For the duration of the quotas’ four-decade life span, the policies worked to consolidate white supremacy as it was then understood: immigrants from Great Britain, Germany, and Ireland made up nearly three-quarters of the total. Until the quotas were abolished in 1965, this country’s immigration policy was explicitly racist.

Stephen Miller, Trump’s zealous anti-immigration czar, has praised the quota system. But while Trump has embraced legislation to slash legal immigration, there is little possibility that such a bill could ever become law. Trump’s executive actions are harming countless immigrants, but they are actually a sign of the nativists’ weakness: the travel ban, cuts to refugee admissions, the public charge rule, and other acts stand no chance of fundamentally reengineering American demographics because they don’t legislatively restrict legal immigration, and they will be reversed the moment any Democratic president takes office. They fear a so-called majority-minority country, but they cannot stop it.

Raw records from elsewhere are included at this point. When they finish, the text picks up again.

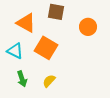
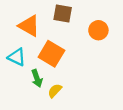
green arrow: (22, 79) -> (37, 78), moved

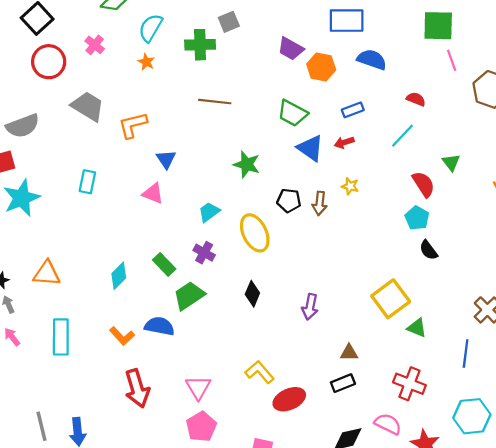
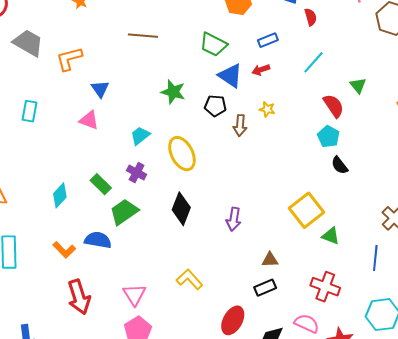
red semicircle: (416, 99) -> (311, 17), moved, turned 54
black pentagon: (289, 201) -> (215, 106), moved
black diamond: (252, 294) -> (181, 209), size x1.4
red ellipse: (289, 399) -> (233, 320), moved, turned -36

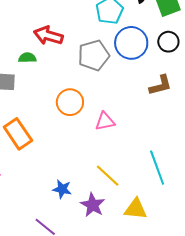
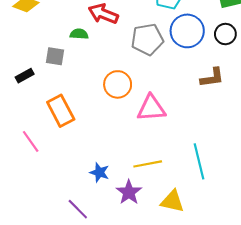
pink triangle: (105, 121) -> (151, 108), size x1.4
yellow line: (108, 176) -> (148, 164), turned -60

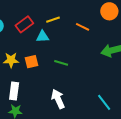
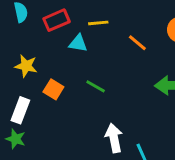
orange square: (32, 62) -> (53, 89), moved, turned 32
white arrow: (58, 99) -> (114, 138), moved

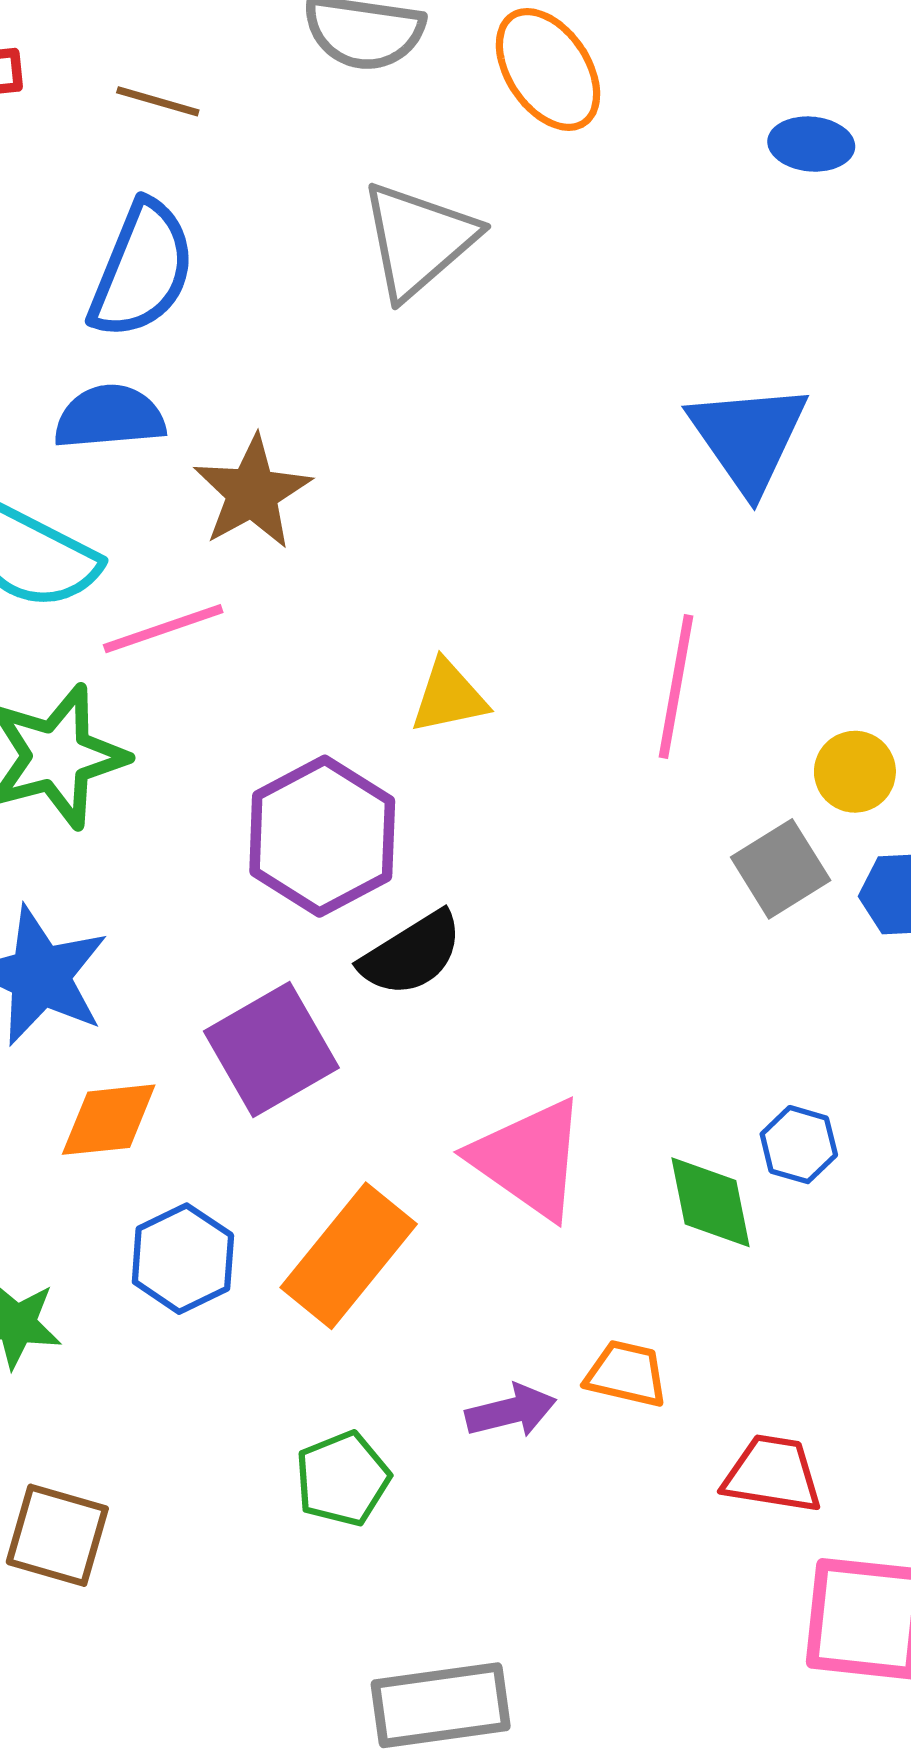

The problem is an ironic one. Since the 1990s, the war on immigrants has attacked “illegal immigrants,” often in the name of protecting legal immigration. “Our nation was built by immigrants,” said Clinton in 1995. “But we won’t tolerate immigration by people whose first act is to break the law as they enter our country.”

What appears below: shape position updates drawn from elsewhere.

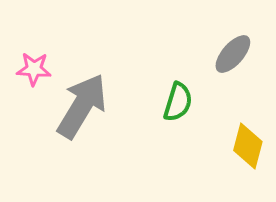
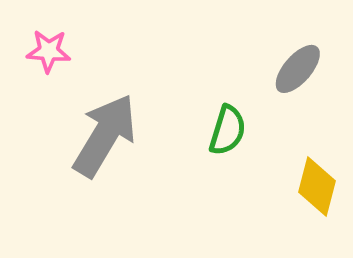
pink star: (34, 69) -> (49, 51), moved

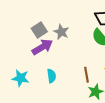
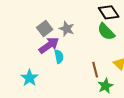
cyan semicircle: (52, 76) -> (59, 56), moved
cyan star: (21, 78) -> (29, 78), turned 30

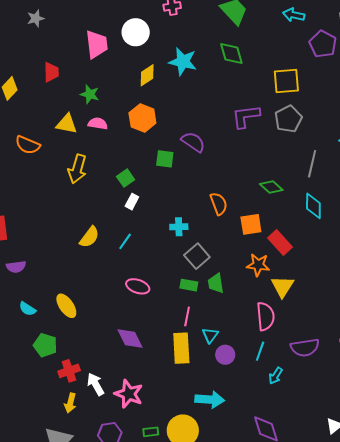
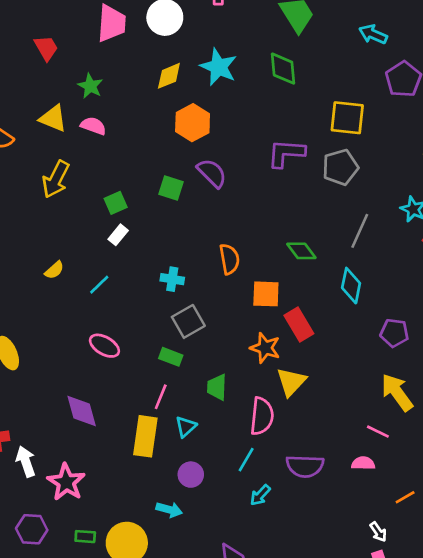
red trapezoid: (51, 72) -> (46, 48), turned -40
orange hexagon: (142, 118) -> (193, 123), moved
yellow semicircle: (89, 237) -> (54, 270), size x0.7
green trapezoid: (216, 283) -> (217, 387), moved
purple circle: (225, 355) -> (191, 475), moved
cyan arrow: (210, 400) -> (169, 510), size x0.7

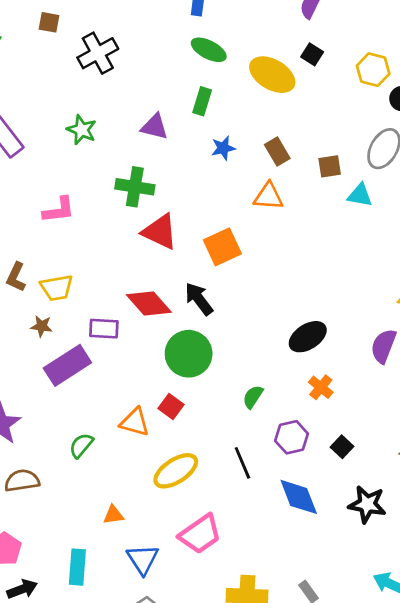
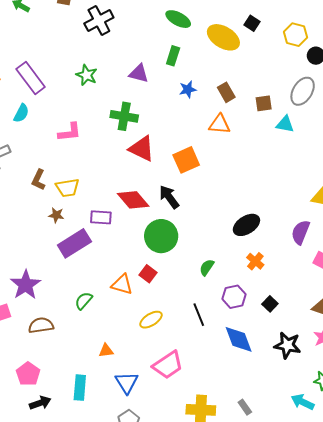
yellow ellipse: (176, 471) -> (151, 320), size x0.7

For nativists, attacking “illegal immigration” was supposed to be a means to build public and political support for attacking immigration of any kind. But the means have taken on a life of their own, because the demonization of undocumented immigrants has so focused the immigration debate on “illegal immigration” that it has all but taken the question of legal immigration off the table.

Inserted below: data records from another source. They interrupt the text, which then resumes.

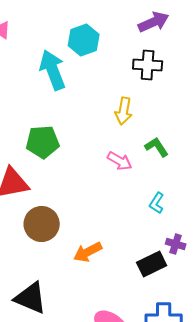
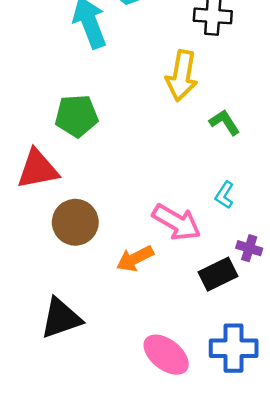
yellow arrow: (124, 111) -> (182, 76), size x1.4
pink arrow: (120, 161) -> (176, 222), moved, size x1.5
black triangle: (31, 298) -> (61, 318), turned -42

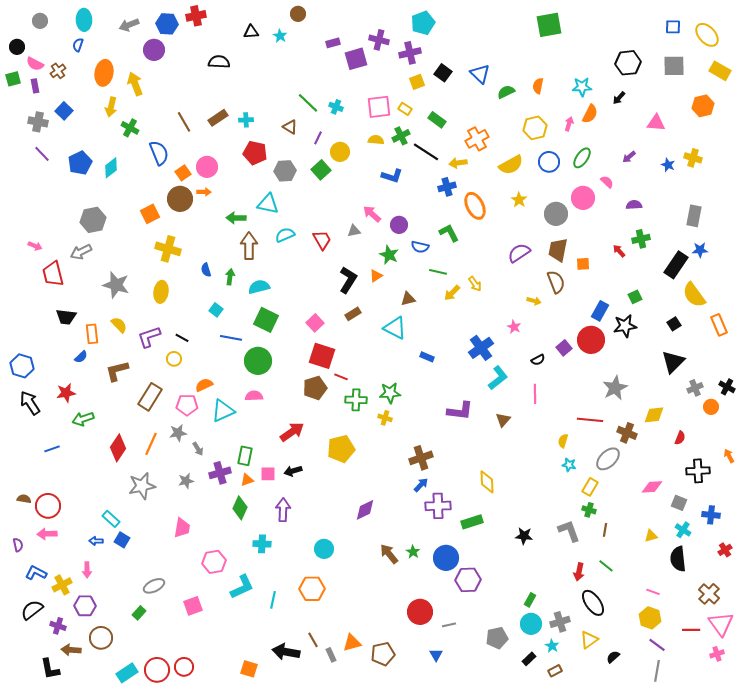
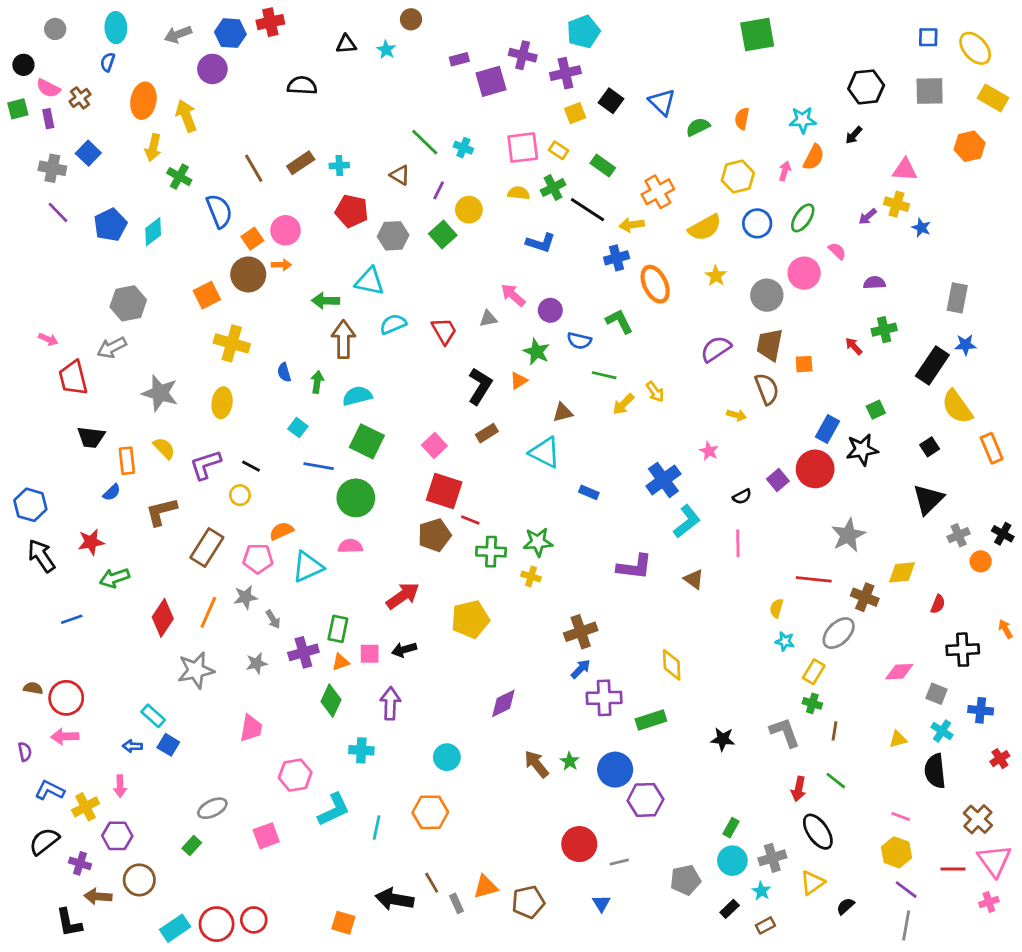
yellow cross: (693, 158) -> (896, 204), moved
brown triangle: (503, 420) -> (694, 579), turned -35

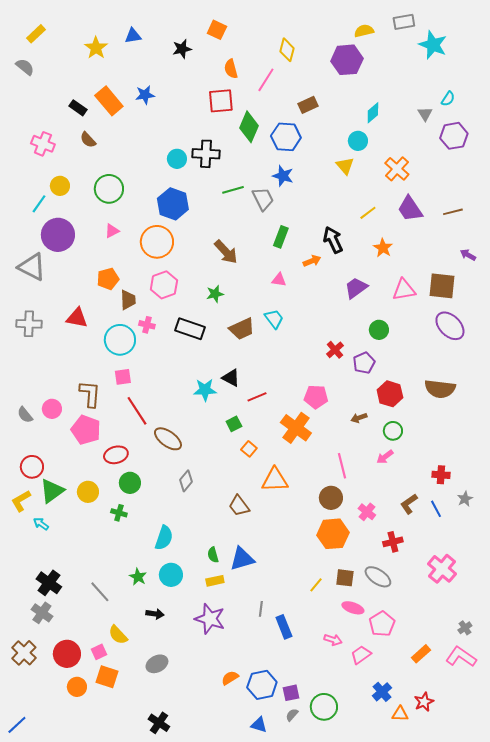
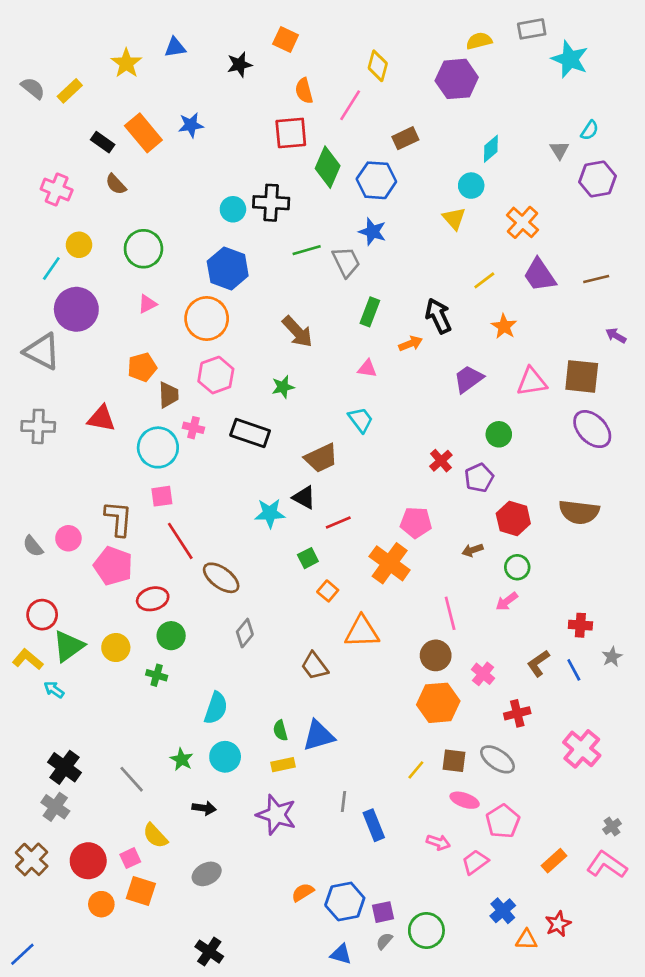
yellow rectangle: (36, 34) -> (70, 91), moved
brown trapezoid: (242, 329) -> (321, 458), moved
yellow L-shape: (21, 501) -> (28, 659), turned 70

Anti-immigrant voters and politicians alike, Trump included, have insisted that they are in favor of immigrants as long as they “come the right way.” As much as hard-core nativists want to remake American demography, nativism is constantly called upon to do too much other political work: demonizing welfare recipients, legitimating NAFTA, explaining the war on terror, getting Trump elected, and much more.

Trump is running one of the most anti-immigrant administrations in American history. But it was Trump’s predecessors who made his assault on immigrants possible, both legally and politically.

Contemporary right-wing xenophobia traces its long, gnarled roots to settler-colonial dispossession, slavery, anti-Asian immigration laws, and myriad foreign wars. His rhetoric and its resonance owe to a bipartisan tradition of painting immigrants as an economic, fiscal, criminal, and security threat. The tools that he uses to persecute and deport exist thanks to laws passed and policies enacted as long ago as the nineteenth century and as recently as the Obama administration, which used the criminal justice system’s enormous power to identify, detain, prosecute, and deport enormous numbers of immigrants.

The public charge rule and travel bans are cases in point. Latin American immigrants have been portrayed as racial others precisely because of the arduous work they often do — an uncomfortable reminder that American prosperity has always depended upon the most wicked forms of exploitation, in turn justified by racist ideology. The travel ban is the war on terror coming home to roost, explaining the failure of American power by scapegoating Muslims and the Global South.

The interminable debate over whether economic anxiety or racism catapulted Trump into office was always posing the wrong question. In fact, racism and class domination are fundamentally intertwined — and they both, in turn, are deeply connected to America’s place in the world. Nativism is a way to make sense of an economic reality that rewards a few and punishes the many, and of a geopolitical order that promises American dominance but delivers only violence, insecurity, and uncertainty. We can’t end the war on immigrants without transforming the economic system and foreign policies for which it has long provided an alibi.